Exercise prompt:
Every record, apart from its pictures, should be repeated exactly.

Dataset records:
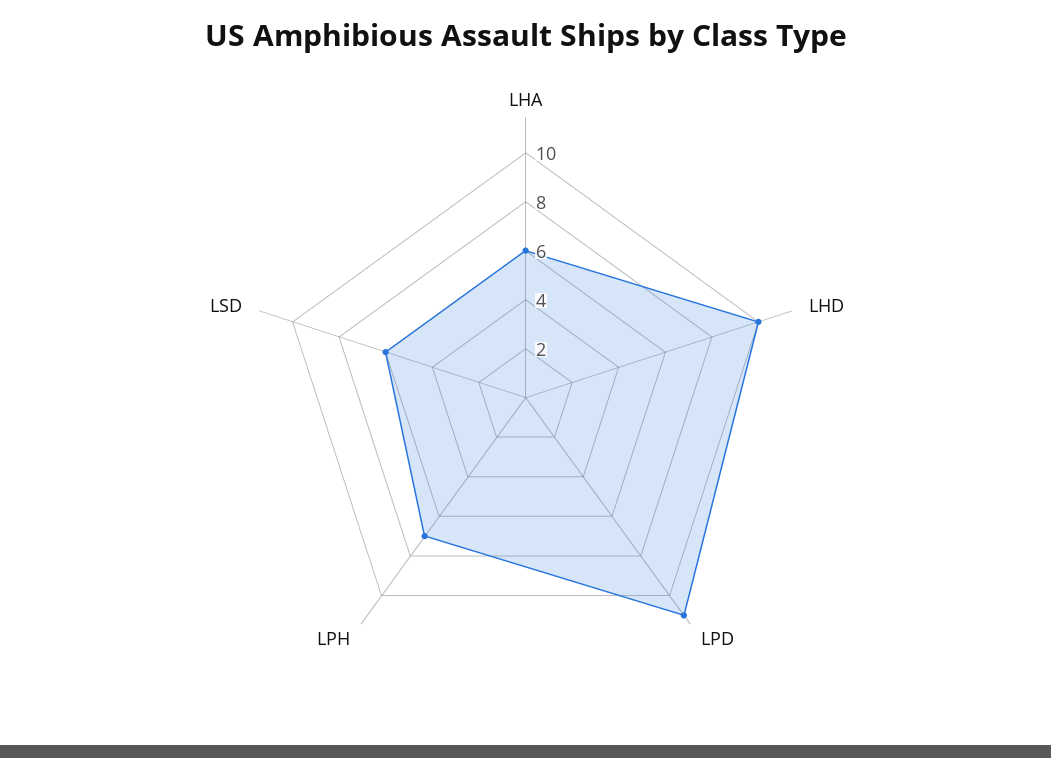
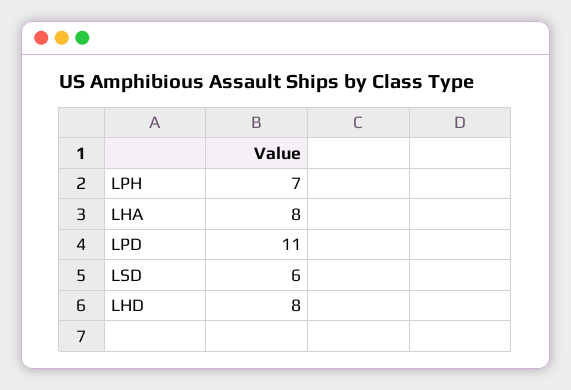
  {
-   "LHA": 6,
+   "LHA": 8,
-   "LHD": 10,
+   "LHD": 8,
    "LPD": 11,
    "LPH": 7,
    "LSD": 6
  }

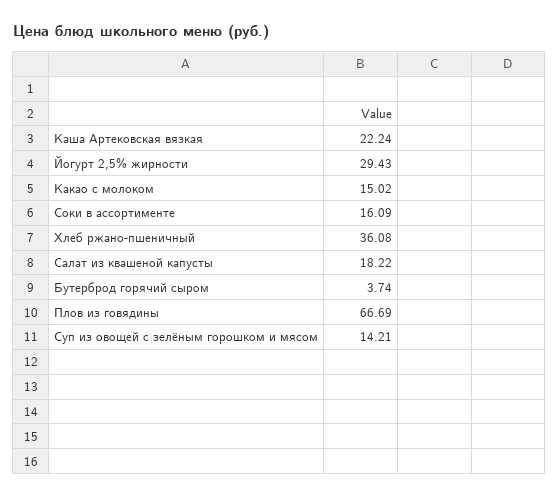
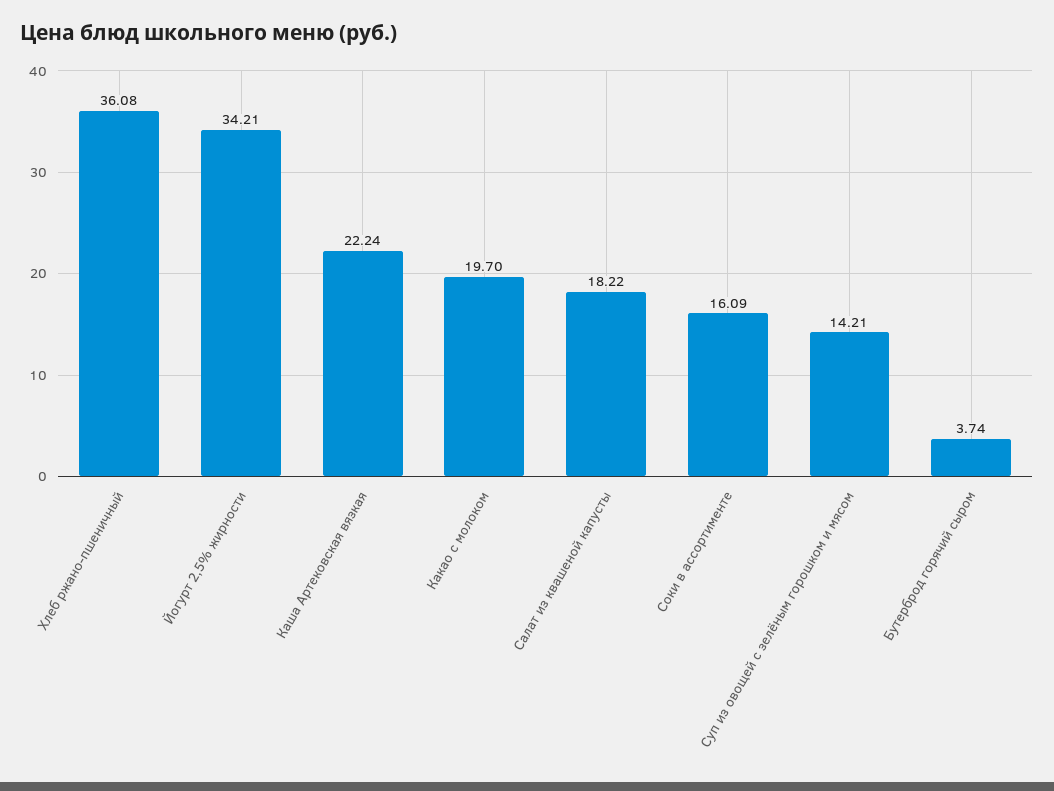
  {
    "Каша Артековская вязкая": 22.24,
-   "Йогурт 2,5% жирности": 29.43,
+   "Йогурт 2,5% жирности": 34.21,
-   "Какао с молоком": 15.02,
+   "Какао с молоком": 19.7,
    "Соки в ассортименте": 16.09,
    "Хлеб ржано-пшеничный": 36.08,
    "Салат из квашеной капусты": 18.22,
    "Бутерброд горячий сыром": 3.74,
-   "Плов из говядины": 66.69,
    "Суп из овощей с зелёным горошком и мясом": 14.21
  }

Result below:
  {
-   "LHA": 6,
+   "LHA": 8,
-   "LHD": 10,
+   "LHD": 8,
    "LPD": 11,
    "LPH": 7,
    "LSD": 6
  }

  {
    "Каша Артековская вязкая": 22.24,
-   "Йогурт 2,5% жирности": 29.43,
+   "Йогурт 2,5% жирности": 34.21,
-   "Какао с молоком": 15.02,
+   "Какао с молоком": 19.7,
    "Соки в ассортименте": 16.09,
    "Хлеб ржано-пшеничный": 36.08,
    "Салат из квашеной капусты": 18.22,
    "Бутерброд горячий сыром": 3.74,
-   "Плов из говядины": 66.69,
    "Суп из овощей с зелёным горошком и мясом": 14.21
  }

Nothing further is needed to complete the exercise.